═══ Dataset excerpts ═══

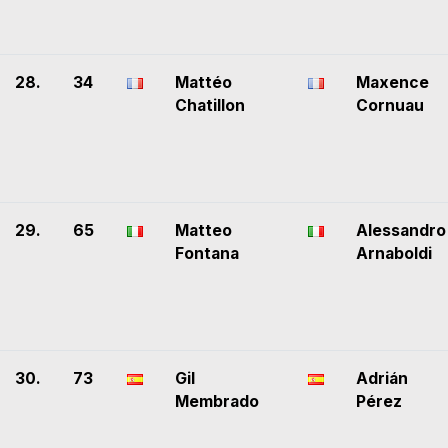
28.
34
Mattéo
Maxence
Chatillon
Cornuau
29.
65
Matteo
Alessandro
Fontana
Arnaboldi
30.
73
Gil
Adrián
Membrado
Pérez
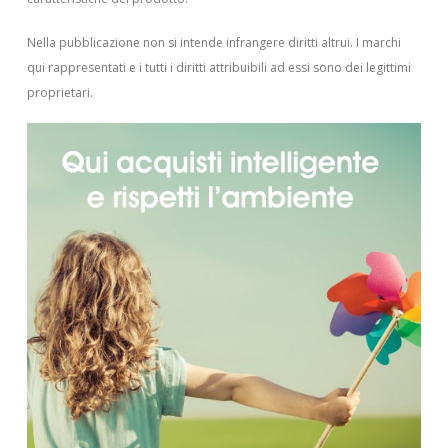
Nella pubblicazione non si intende infrangere diritti altrui.
I marchi
qui rappresentati e i tutti i diritti attribuibili ad essi sono dei legittimi
proprietari.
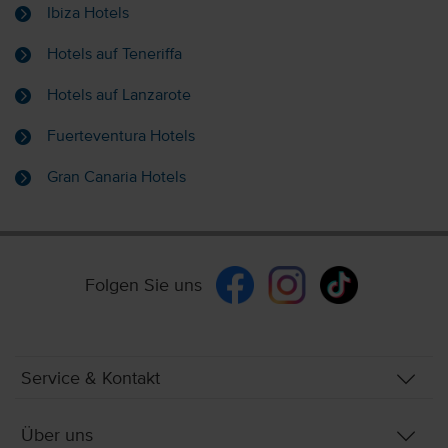
Ibiza Hotels
Hotels auf Teneriffa
Hotels auf Lanzarote
Fuerteventura Hotels
Gran Canaria Hotels
Folgen Sie uns
Service & Kontakt
Über uns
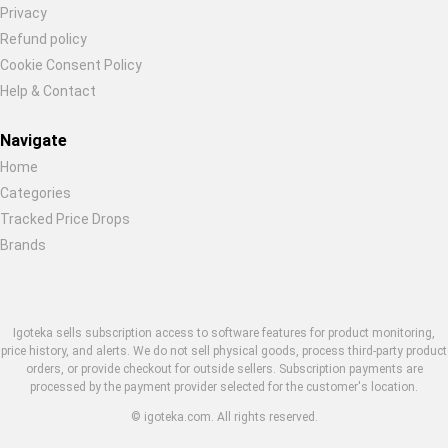
Privacy
Refund policy
Cookie Consent Policy
Help & Contact
Navigate
Home
Categories
Tracked Price Drops
Brands
Igoteka sells subscription access to software features for product monitoring,
price history, and alerts. We do not sell physical goods, process third-party product
orders, or provide checkout for outside sellers. Subscription payments are
processed by the payment provider selected for the customer's location.
© igoteka.com. All rights reserved.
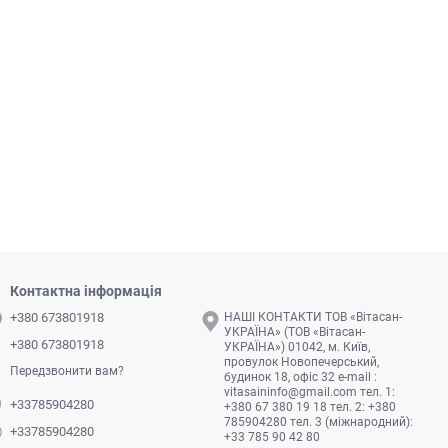
Контактна інформація
+380 673801918
НАШІ КОНТАКТИ ТОВ «Вітасан-
УКРАЇНА» (ТОВ «Вітасан-
+380 673801918
УКРАЇНА») 01042, м. Київ,
провулок Новопечерський,
Передзвонити вам?
будинок 18, офіс 32 e-mail :
vitasaininfo@gmail.com
тел. 1:
+33785904280
+380 67 380 19 18 тел. 2: +380
785904280 тел. 3 (міжнародний):
+33785904280
+33 785 90 42 80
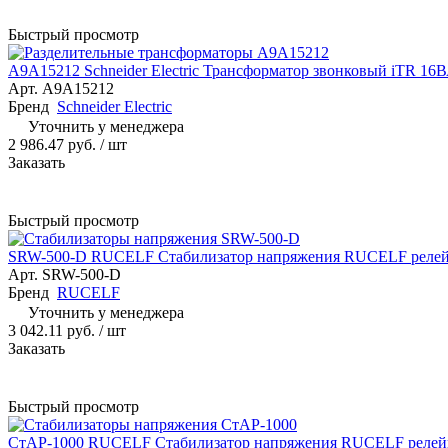
Быстрый просмотр
A9A15212 Schneider Electric Трансформатор звонковый iTR 16
Арт.
A9A15212
Бренд
Schneider Electric
Уточнить у менеджера
2 986.47 руб.
/ шт
Заказать
Быстрый просмотр
SRW-500-D RUCELF Стабилизатор напряжения RUCELF релей
Арт.
SRW-500-D
Бренд
RUCELF
Уточнить у менеджера
3 042.11 руб.
/ шт
Заказать
Быстрый просмотр
СтАР-1000 RUCELF Стабилизатор напряжения RUCELF релейн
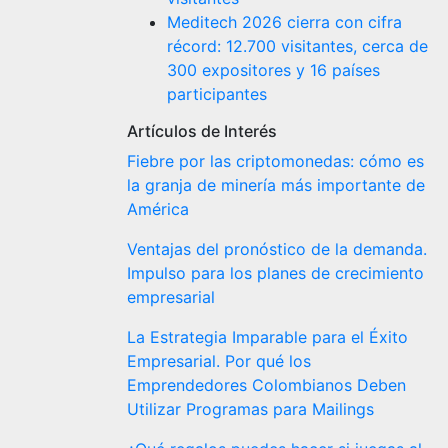
Meditech 2026 cierra con cifra
récord: 12.700 visitantes, cerca de
300 expositores y 16 países
participantes
Artículos de Interés
Fiebre por las criptomonedas: cómo es
la granja de minería más importante de
América
Ventajas del pronóstico de la demanda.
Impulso para los planes de crecimiento
empresarial
La Estrategia Imparable para el Éxito
Empresarial. Por qué los
Emprendedores Colombianos Deben
Utilizar Programas para Mailings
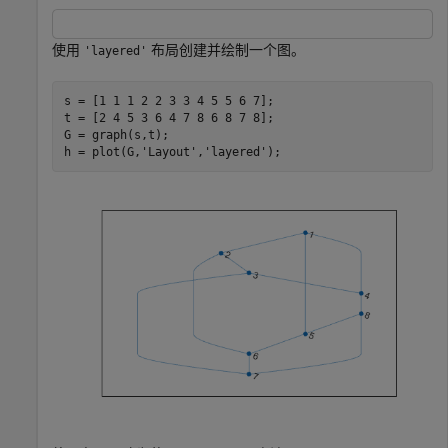
使用
布局创建并绘制一个图。
'layered'
s = [1 1 1 2 2 3 3 4 5 5 6 7];

t = [2 4 5 3 6 4 7 8 6 8 7 8];

G = graph(s,t);

h = plot(G,
'Layout'
,
'layered'
);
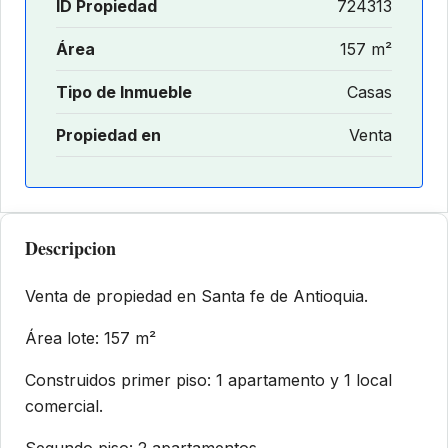
ID Propiedad
724313
Área
157 m²
Tipo de Inmueble
Casas
Propiedad en
Venta
Descripcion
Venta de propiedad en Santa fe de Antioquia.
Área lote: 157 m²
Construidos primer piso: 1 apartamento y 1 local
comercial.
Segundo piso: 2 apartamentos.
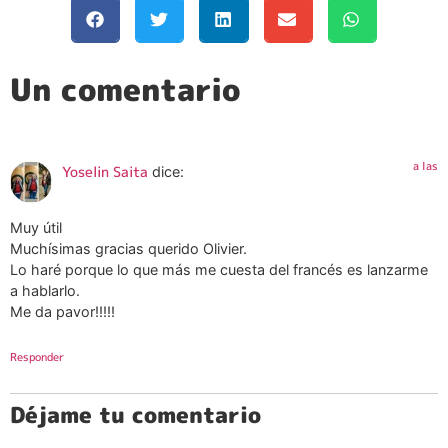
Un comentario
a las
Yoselin Saita
dice:
Muy útil
Muchísimas gracias querido Olivier.
Lo haré porque lo que más me cuesta del francés es lanzarme
a hablarlo.
Me da pavor!!!!!
Responder
Déjame tu comentario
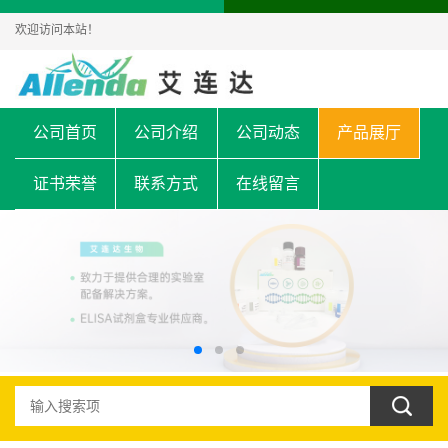
欢迎访问本站！
公司首页
公司介绍
公司动态
产品展厅
证书荣誉
联系方式
在线留言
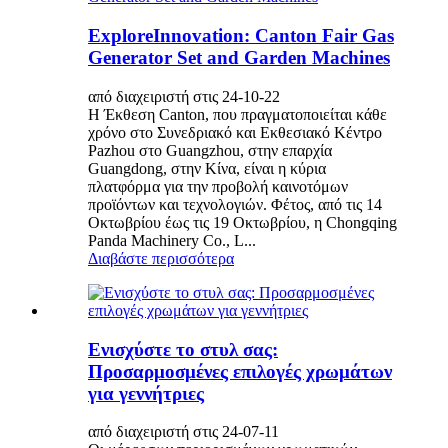
ExploreInnovation: Canton Fair Gas
Generator Set and Garden Machines
από διαχειριστή στις 24-10-22
Η Έκθεση Canton, που πραγματοποιείται κάθε
χρόνο στο Συνεδριακό και Εκθεσιακό Κέντρο
Pazhou στο Guangzhou, στην επαρχία
Guangdong, στην Κίνα, είναι η κύρια
πλατφόρμα για την προβολή καινοτόμων
προϊόντων και τεχνολογιών. Φέτος, από τις 14
Οκτωβρίου έως τις 19 Οκτωβρίου, η Chongqing
Panda Machinery Co., L...
Διαβάστε περισσότερα
Ενισχύστε το στυλ σας:
Προσαρμοσμένες επιλογές χρωμάτων
για γεννήτριες
από διαχειριστή στις 24-07-11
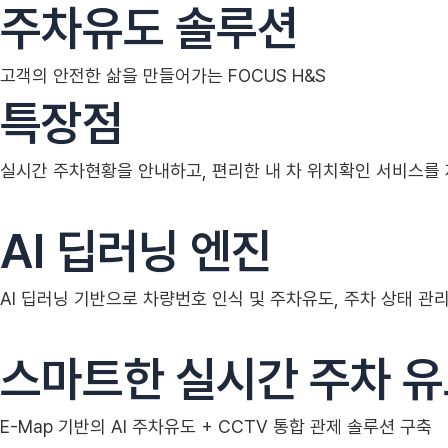
주차유도 솔루션
고객의 안전한 삶을 만들어가는 FOCUS H&S
특장점
실시간 주차현황을 안내하고, 편리한 내 차 위치확인 서비스를 
AI 딥러닝 엔진
AI 딥러닝 기반으로 차량번호 인식 및 주차유도, 주차 상태 관
스마트한 실시간 주차 
E-Map 기반의 AI 주차유도 + CCTV 통합 관제 솔루션 구축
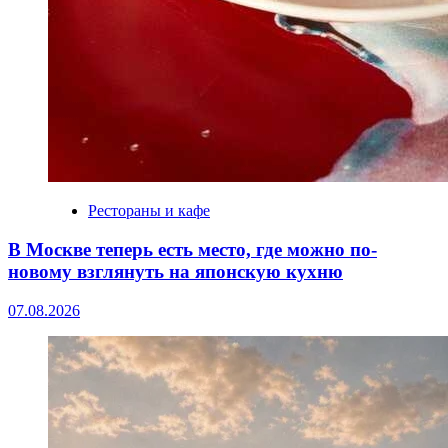
Рестораны и кафе
В Москве теперь есть место, где можно по-
новому взглянуть на японскую кухню
07.08.2026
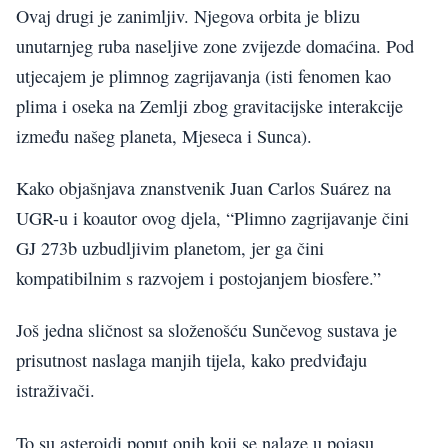
Ovaj drugi je zanimljiv. Njegova orbita je blizu
unutarnjeg ruba naseljive zone zvijezde domaćina. Pod
utjecajem je plimnog zagrijavanja (isti fenomen kao
plima i oseka na Zemlji zbog gravitacijske interakcije
između našeg planeta, Mjeseca i Sunca).
Kako objašnjava znanstvenik Juan Carlos Suárez na
UGR-u i koautor ovog djela, “Plimno zagrijavanje čini
GJ 273b uzbudljivim planetom, jer ga čini
kompatibilnim s razvojem i postojanjem biosfere.”
Još jedna sličnost sa složenošću Sunčevog sustava je
prisutnost naslaga manjih tijela, kako predviđaju
istraživači.
To su asteroidi poput onih koji se nalaze u pojasu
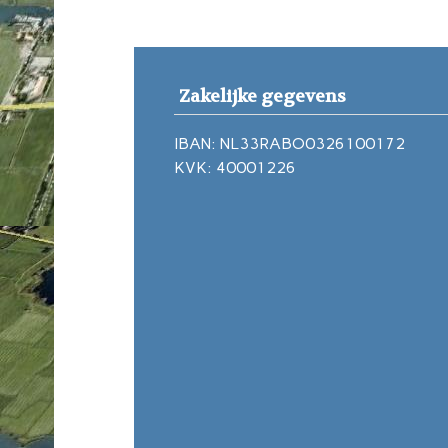
Zakelijke gegevens
IBAN: NL33RABO0326100172
KVK: 40001226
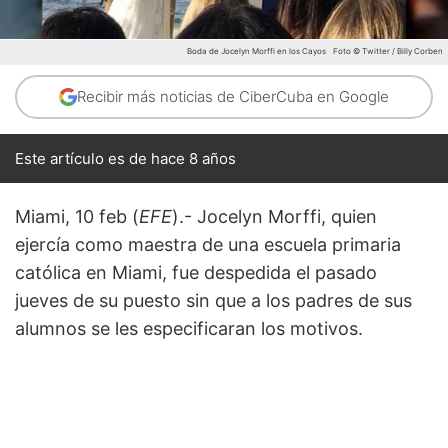
Boda de Jocelyn Morffi en los Cayos
Foto © Twitter / Billy Corben
Recibir más noticias de CiberCuba en Google
Este artículo es de hace 8 años
Miami, 10 feb (
EFE
).- Jocelyn Morffi, quien
ejercía como maestra de una escuela primaria
católica en Miami, fue despedida el pasado
jueves de su puesto sin que a los padres de sus
alumnos se les especificaran los motivos.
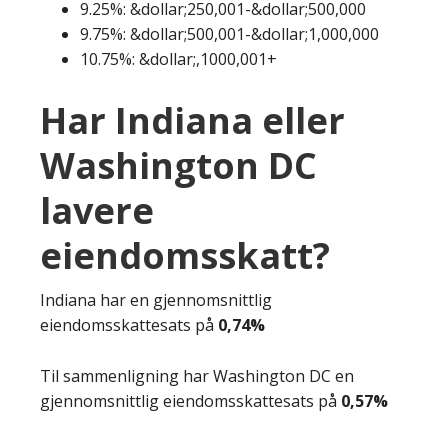
9.25%: &dollar;250,001-&dollar;500,000
9.75%: &dollar;500,001-&dollar;1,000,000
10.75%: &dollar;,1000,001+
Har Indiana eller
Washington DC
lavere
eiendomsskatt?
Indiana har en gjennomsnittlig
eiendomsskattesats på
0,74%
Til sammenligning har Washington DC en
gjennomsnittlig eiendomsskattesats på
0,57%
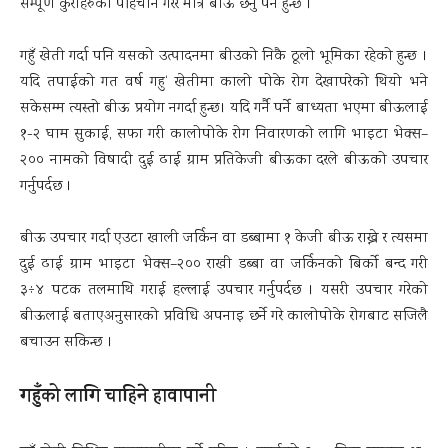
सम्पूर्ण कुराहरुको पहिचान गरेर मात्र बीऊ छर्नु पर्ने हुन्छ ।
गहुँ खेती गर्दा पनि यसको उत्पादनमा बीउको निकै ठूलो भूमिका रहेको हुन्छ ।
यदि तपाईको गत वर्ष गहु‘ खेतीमा कालो पोके रोग देखापरेको थियो भने
सकेसम्म त्यस्तो बीऊ प्रयोग नगर्दा हुन्छ। यदि गर्नै पर्ने बाध्यता भएमा बीऊलाई
१-२ घाम सुकाई, सफा गरी कालोपोके रोग निवारणको लागि भाइटा भेक्स–
२०० नामको विषादी दुई ढाई ग्राम प्रतिकेजी बीऊका दरले बीऊको उपचार
गर्नुपर्दछ ।
बीऊ उपचार गर्दा एउटा खाली जर्किन वा डब्बामा १ केजी बीऊ राख्ने र त्यसमा
दुई ढाई ग्राम भाइटा भेक्स–२०० राखी डब्बा वा जर्किनको बिर्को बन्द गरी
३÷४ पटक तलमाथि गराई हल्लाई उपचार गर्नुपर्दछ । यसरी उपचार गरेको
बीऊलाई बताएअनुसारको प्रविधि अपनाइ छर्ने गरे कालोपोके रोगबाट सजिलै
बचाउन सकिन्छ ।
गहुँको लागि चाहिने हावापानी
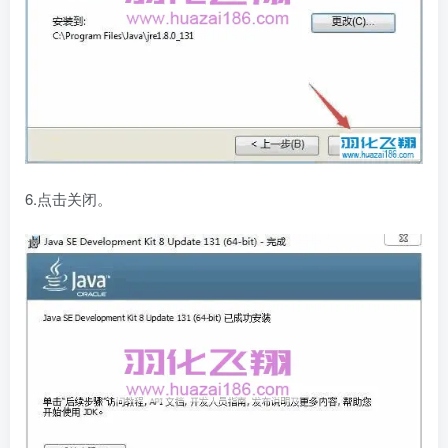
6.点击关闭。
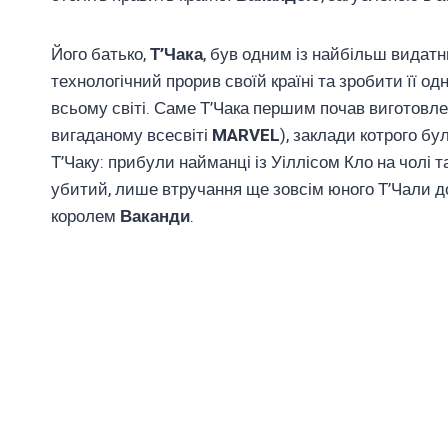
Його батько,
Т’Чака
, був одним із найбільш видатни
технологічний прорив своїй країні та зробити її од
всьому світі. Саме Т’Чака першим почав виготовле
вигаданому всесвіті
MARVEL
), заклади котрого бу
Т’Чаку: прибули найманці із Уіллісом Кло на чолі
убитий, лише втручання ще зовсім юного Т’Чали до
королем
Ваканди
.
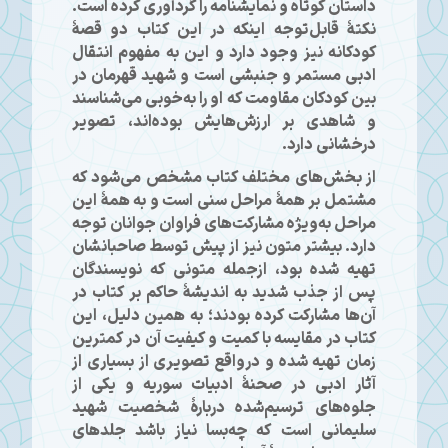
داستان کوتاه و نمایشنامه را گردآوری کرده است.
نکتهٔ قابل‌توجه اینکه در این کتاب دو قصهٔ
کودکانه نیز وجود دارد و این به مفهوم انتقال
ادبی مستمر و جنبشی است و شهید قهرمان در
بین کودکان مقاومت که او را به‌خوبی می‌شناسند
و شاهدی بر ارزش‌هایش بوده‌اند، تصویر
درخشانی دارد.
از بخش‌های مختلف کتاب مشخص می‌شود که
مشتمل بر همهٔ مراحل سنی است و به همهٔ این
مراحل به‌ویژه مشارکت‌های فراوان جوانان توجه
دارد. بیشتر متون نیز از پیش توسط صاحبانشان
تهیه شده بود، ازجمله متونی که نویسندگان
پس از جذب شدید به اندیشهٔ حاکم بر کتاب در
آن‌ها مشارکت کرده بودند؛ به همین دلیل، این
کتاب در مقایسه با کمیت و کیفیت آن در کمترین
زمان تهیه شده و درواقع تصویری از بسیاری از
آثار ادبی در صحنهٔ ادبیات سوریه و یکی از
جلوه‌های ترسیم‌شده دربارهٔ شخصیت شهید
سلیمانی است که چه‌بسا نیاز باشد جلدهای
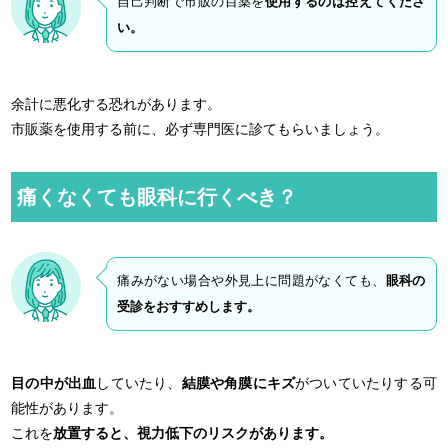
自己判断で市販の目薬を
使用するのは控えてくださ
い。
余計に悪化する恐れがあります。
市販薬を使用する前に、必ず専門医に診てもらいましょう。
痛くなくても眼科に行くべき？
痛みがない場合や外見上に問題がなくても、
眼科の
受診をおすすめします。
目の中が出血
していたり、
結膜や角膜にキズ
がついていたりする可
能性があります。
これを
放置すると、視力低下のリスクがあります。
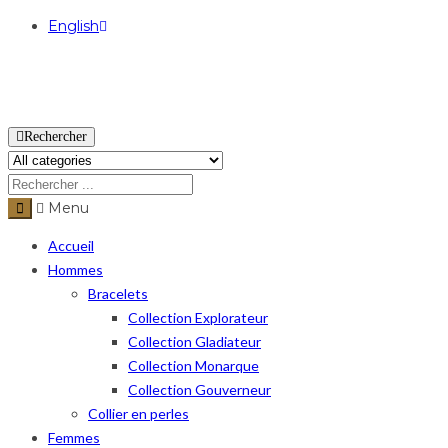
English
USD
Rechercher
Menu
Accueil
Hommes
Bracelets
Collection Explorateur
Collection Gladiateur
Collection Monarque
Collection Gouverneur
Collier en perles
Femmes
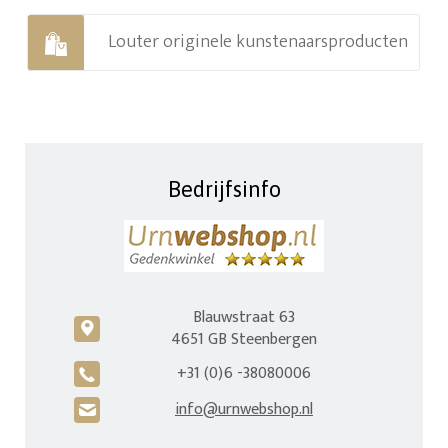
Louter originele kunstenaarsproducten
Bedrijfsinfo
Blauwstraat 63
c
4651 GB Steenbergen
+31 (0)6 -38080006
A
info@urnwebshop.nl
H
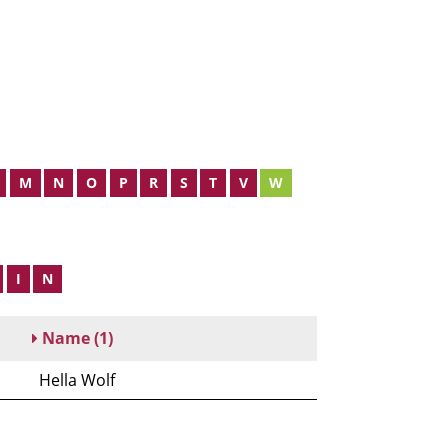
M
N
O
P
R
S
T
V
W
I
N
Name
(1)
Hella Wolf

═══

Can you copy, word for word, the lines starting with the one containing "Ovaj drugi je" and going on through the one containing "alumnos se les especificaran los motivos.", leaving out the pictures?

Ovaj drugi je zanimljiv. Njegova orbita je blizu
unutarnjeg ruba naseljive zone zvijezde domaćina. Pod
utjecajem je plimnog zagrijavanja (isti fenomen kao
plima i oseka na Zemlji zbog gravitacijske interakcije
između našeg planeta, Mjeseca i Sunca).
Kako objašnjava znanstvenik Juan Carlos Suárez na
UGR-u i koautor ovog djela, “Plimno zagrijavanje čini
GJ 273b uzbudljivim planetom, jer ga čini
kompatibilnim s razvojem i postojanjem biosfere.”
Još jedna sličnost sa složenošću Sunčevog sustava je
prisutnost naslaga manjih tijela, kako predviđaju
istraživači.
To su asteroidi poput onih koji se nalaze u pojasu
Zakelijke gegevens
IBAN: NL33RABO0326100172
KVK: 40001226
Boda de Jocelyn Morffi en los Cayos
Foto © Twitter / Billy Corben
Recibir más noticias de CiberCuba en Google
Este artículo es de hace 8 años
Miami, 10 feb (
EFE
).- Jocelyn Morffi, quien
ejercía como maestra de una escuela primaria
católica en Miami, fue despedida el pasado
jueves de su puesto sin que a los padres de sus
alumnos se les especificaran los motivos.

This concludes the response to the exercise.